Text:
********

This is a man who turned an absolutely
illiterate country into a country with the best
education.
Pavel Grudinin, Pasha,
why did you waste your chance, your
opportunity to talk to people, on this
nonsense—some Stalin? Who needs
a discussion of Stalin when everyone wants
a discussion of Putin? It’s no longer about Stalin, not
for Stalin, not against Stalin—you won't find
that in this election. You said it once,
fine, but it just went on endlessly.
There was this Stalin stuff at Grudinin’s rallies, when
we watched and literally before the
rally they played the song “Lenin Is So
Young, and Young October Lies Ahead” (a famous Soviet song). Why
did you do that, Pavel? Just say the
words you were saying before the election, not
this. Pavel Grudinin said nothing. So, despite
all the sympathy for him, what was the point of going into
the election now and supporting something unclear,
for unclear reasons, with unclear
words about Stalin? Our great
entrepreneur—who else did we have here?
Titov. Let him be our kind of
taxi-colored candidate.
Titov went into the election and declared that
he had collected 100,000 signatures.
He declared that all
businesspeople were behind him, and of course we expected
him to say something important. And the whole country noticed Titov
because of this
advertising campaign. Let’s watch 23 seconds of it.
These little ad spots
were repeated on television:
“Titov.”
“So what about Titov?”
“What?”
“Titov.”
Titov. So what? Look, we at least
expected it to be some kind of suspense ad,
where first it would grab attention. The whole
country laughed.
“So what about Titov?” And then in the final days he would
say: “Titov is for
this and that. Titov is against Putin.”
“Titov is against corporate raiding. Titov is
against the Platon toll system
of Rotenberg and the destruction of small business.”
So what did he say? Nothing. He said
nothing. He just once again showed—not even
showed, actually, but rather
fit the image created by propaganda:
the image of a pointless guy who
claims to be some kind of
democrat or whatever, so that the average
voter would think: well, these people,
the opposition types, all their stormy rhetoric
is just a bunch of strange people
spouting nonsense. And Ksenia
Anatolyevna Sobchak
kept saying above all: yes, I’m
running in this election, yes, I popped up
like a jack-in-the-box right beforehand, but
don’t think I’m like that—I’ll say all these
important things. And what did we hear from Ksenia Sobchak
in this election? There were
indeed two absolutely
memorable episodes involving Ksenia, and the first
of them was simply this wonderful,
magnificent water-splashing incident. We saw it;
let’s watch those
35 seconds again. The main thing, from the point
of view of ordinary people—and this is important to understand now—
I’m not talking about what you noticed,
people interested in the news, who
constantly watch YouTube and get
their news from the internet, and so on. But for
the ordinary average voter who doesn’t
follow politicians very closely,
what stayed in their head were these 35 seconds:
“Vladimir—”
“You have no brains, that’s all.”
“Get out of here—”

********

The tasks:
1. Rewrite the election speech from "There was this" down to "we have here?", swapping each "election" for "vote".
2. Carry on the election speech, picking up right after its final line.
The listing comes from a source unrelated to the election speech.

Dataset content:

********

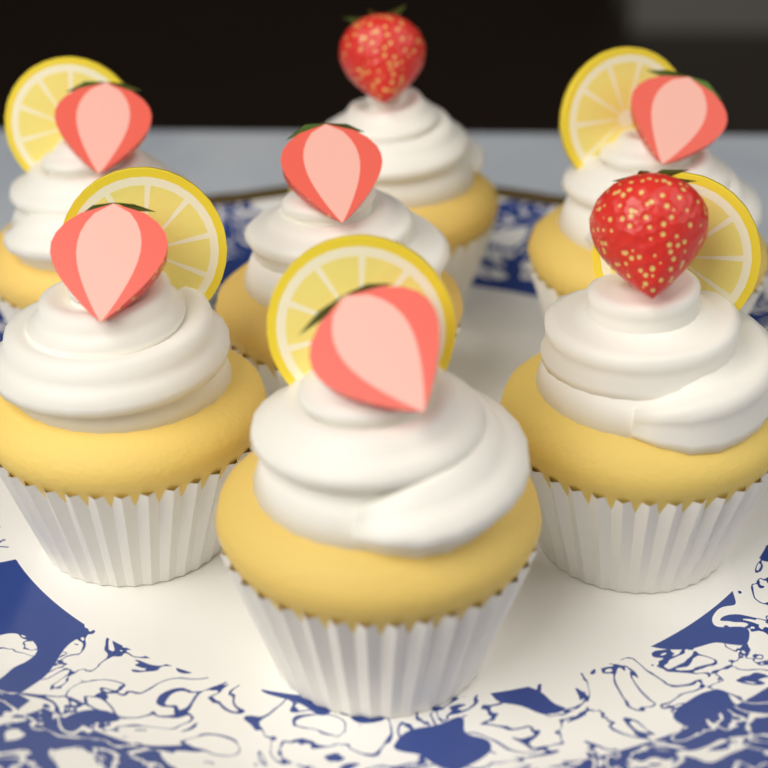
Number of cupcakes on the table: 7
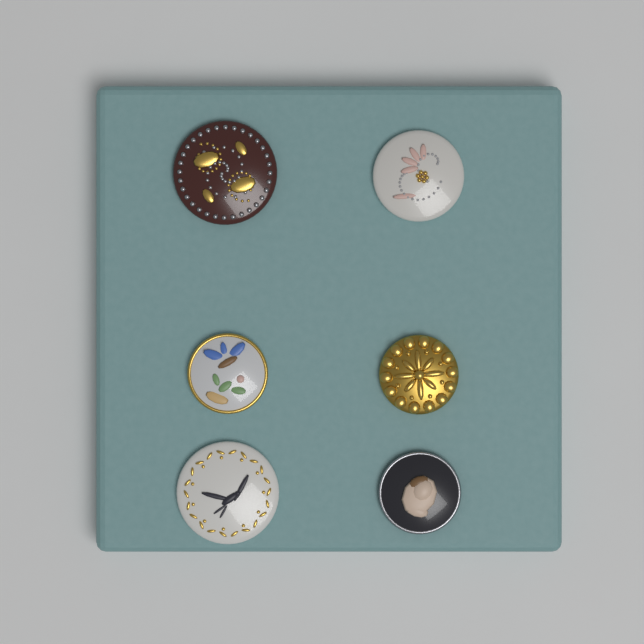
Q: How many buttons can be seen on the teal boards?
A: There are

********

Results for the exercise:
1.
There was this Stalin stuff at Grudinin’s rallies, when
we watched and literally before the
rally they played the song “Lenin Is So
Young, and Young October Lies Ahead” (a famous Soviet song). Why
did you do that, Pavel? Just say the
words you were saying before the vote, not
this. Pavel Grudinin said nothing. So, despite
all the sympathy for him, what was the point of going into
the vote now and supporting something unclear,
for unclear reasons, with unclear
words about Stalin? Our great
entrepreneur—who else did we have here?

2.
And that’s it: black mud, a nasty woman,
and the better person in this whole scene—here I,
I hate to say it—but the better
person in this whole scene is Vladimir
Solovyov, standing there like this and
rejoicing. And Putin is rejoicing with him,
and everyone is rejoicing, because that was the
point: to show that they’re all horrible clowns.
Well, Ksenia also definitely had one more
wonderful episode by which she
was remembered by viewers, because her
problem is her biography.
She has said a lot of things; she has written a lot of
books of various kinds.
And probably during this election
campaign she should have tried to overcome
that image somehow. In particular, one of
her most famous statements, the one most
quoted
by her enemies, was her remark that
the entire Russian people are simply
a bunch of suckers. Suckers—I don’t know, maybe
even Zhirinovsky wouldn’t have said that.
And Ksenia—just look at her.
Brilliant.
She spoke so brilliantly about it again—this is at
44 seconds, let's watch. Sobchak: Russia is
the ideal testing ground for observing suckers
among its residents.
You are all suckers, Russian people who
envy me—that is, hate her.
That's 90 percent—the people commonly called *bydlo* (a derogatory term for the crude, supposedly uncultured masses). This
trait, by the way, is supposedly characteristic specifically of Russians.
That's why I love Jews.
What amazes me is the well-honed, collective-farm-style
ability of our population
to shift blame from a sick head to a healthy one, and all this
So—take this book, read the book.
There is nothing—what was said regarding
the claim that I love Russians or
Jews—this quote from a 2005 interview
is false, and I state that plainly.
And I went to court over that interview.
Those are not my words about insults and
the rest. But if people—you yourself—
keep choosing the same government over and over, I don't
understand what that leads to—how else
Of course they call this a brilliant
decision. It's just a brilliant decision to go
to the elections,
declare that you are a representative of the opposition,
that you represent the anti-Putin opposition,
go onto a debate on federal
television and once again say that you are all
suckers.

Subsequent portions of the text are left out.